Judge Jeffreys: Have you any more witnesses for the prosecution, then, Mister Badger?

Mr Badger: One final witness – I know that this is an unusual request, but I should like to call the defence counsel – Mister Hootman!

Judge Jeffreys: It is an unusual request, however, this is an unusual case – so I shall allow it.

Mister Hootman is sworn in.

Mister Badger: Mister Hootman, you have made much, in this case, of what you feel are the dubious properties of the Wizard’s Dressing Gown?

Mister Hootman: Yes, it is a lot of fantastical nonsense!

Mister Badger: This, ladies and gentlemen of the jury – from a ghost!

Gasp from the galleries.

Mister Badger: Can there be a greater figure of fantasy? An incorporeal but ubiquitous, non-quantifiable substance or energy – can one get more supernatural, more fantastical than that?

Mister Hootman: I am not a ghost – I have a well-documented medical condition that makes me a bit wispy and see through. I think it very unkind of you to mock me in this way. My affliction does not stop me from taking part in the struggle for the goal of a socio-economic system in which property and the distribution of wealth are subject to control by the community. It just means I cannot do much heavy lifting.

Mister Badger: Ah yes, the struggle for control by the community…the community of Badfort, I presume?

Mister Hootman: We do attempt to offer an alternative to the problems inherent with representative democracy, promoting the establishment of a classless, stateless society based on common ownership of the means of production.

Mister Badger: So, Uncle, being the most well-known entrepreneur, needs to be removed?

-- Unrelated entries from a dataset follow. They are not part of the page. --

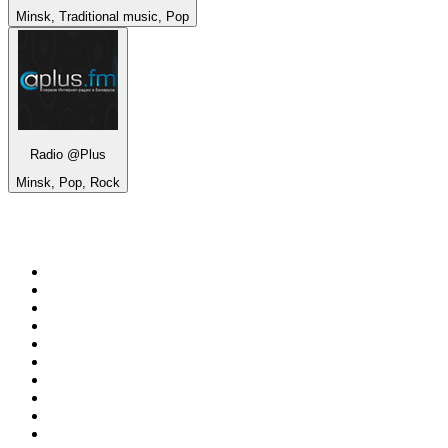
Minsk, Traditional music, Pop
Radio @Plus
Minsk, Pop, Rock
Top 100 on
radio.net
1
.
ABC Grandstand Sport
2
.
Newstalk ZB Auckland
3
.
DR P5
4
.
BAYERN 1
5
.
BBC World Service
6
.
Country 108
7
.
NRJ ZOUK
8
.
Newstalk ZB Wellington
9
.
BBC Radio 3
10
.
Maurice Radio Libre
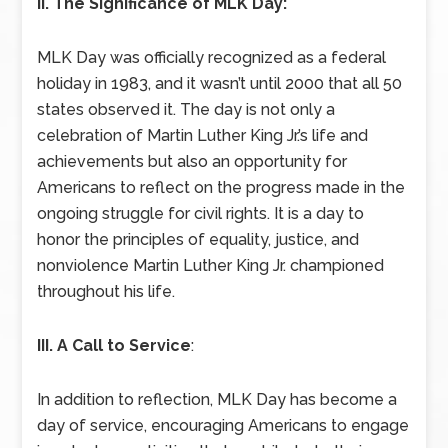
II. The Significance of MLK Day:
MLK Day was officially recognized as a federal
holiday in 1983, and it wasn’t until 2000 that all 50
states observed it. The day is not only a
celebration of Martin Luther King Jr.’s life and
achievements but also an opportunity for
Americans to reflect on the progress made in the
ongoing struggle for civil rights. It is a day to
honor the principles of equality, justice, and
nonviolence Martin Luther King Jr. championed
throughout his life.
III. A Call to Service
:
In addition to reflection, MLK Day has become a
day of service, encouraging Americans to engage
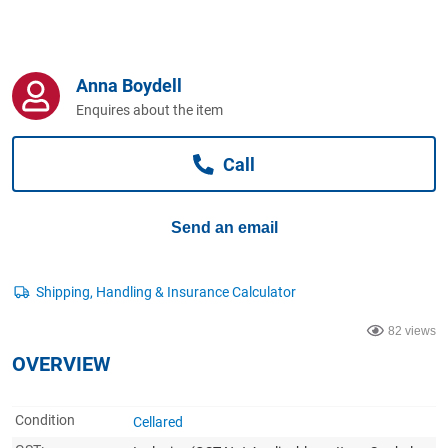
Computers, TV & Electronics
Anna Boydell
Business For Sale
Enquires about the item
Call
Jewellery & Fashion
Send an email
82 views
OVERVIEW
Condition
Cellared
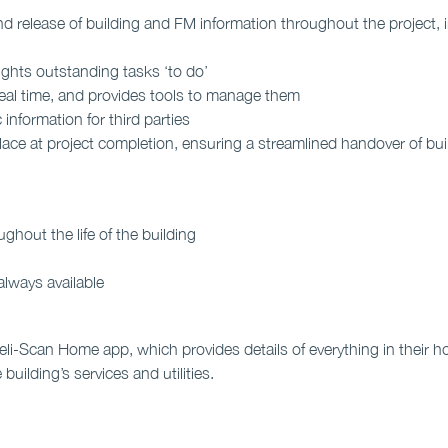
nd release of building and FM information throughout the project,
ights outstanding tasks ‘to do’
real time, and provides tools to manage them
 information for third parties
lace at project completion, ensuring a streamlined handover of bu
ghout the life of the building
always available
i-Scan Home app, which provides details of everything in their hom
building’s services and utilities.
more >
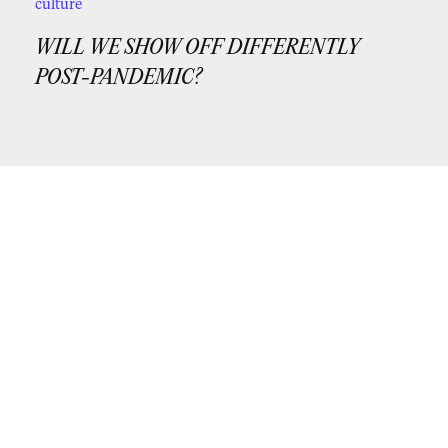
culture
WILL WE SHOW OFF DIFFERENTLY
POST-PANDEMIC?
If you’d like periodic updates from us,
subscribe to our newsletter!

Mister Hootman: For the good of the people, yes.

Mister Badger: Are you not the master planner of the Badfort Crowd?

Mister Hootman: No, I am just a good citizen.

Mister Badger: A good citizen does not believe in magic?

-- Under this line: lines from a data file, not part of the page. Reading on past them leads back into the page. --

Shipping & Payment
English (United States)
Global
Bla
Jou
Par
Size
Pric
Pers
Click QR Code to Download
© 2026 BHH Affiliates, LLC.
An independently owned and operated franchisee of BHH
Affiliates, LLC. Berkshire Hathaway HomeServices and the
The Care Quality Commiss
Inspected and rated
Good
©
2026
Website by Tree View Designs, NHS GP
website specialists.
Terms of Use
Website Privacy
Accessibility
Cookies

Mister Hootman: Certainly not, we must build Utopia in the real world. There is no such thing as magic or the supernatural.

Mister Badger: Do you think that someone, such as yourself, composed of a misty material and able to walk through solid objects can really claim that fantasy holds no place in the material world?

Mister Hootman: Look, I have told you I am not a ghost – if I was, how come all the ghosts in the Haunted Tower hate me so…

Mister Badger: No more questions. That M’lud is the case for the prosecution.

Judge Jeffreys: Thank you Mister Badger, tomorrow you may begin calling the witnesses for the defence, Mister Hootman.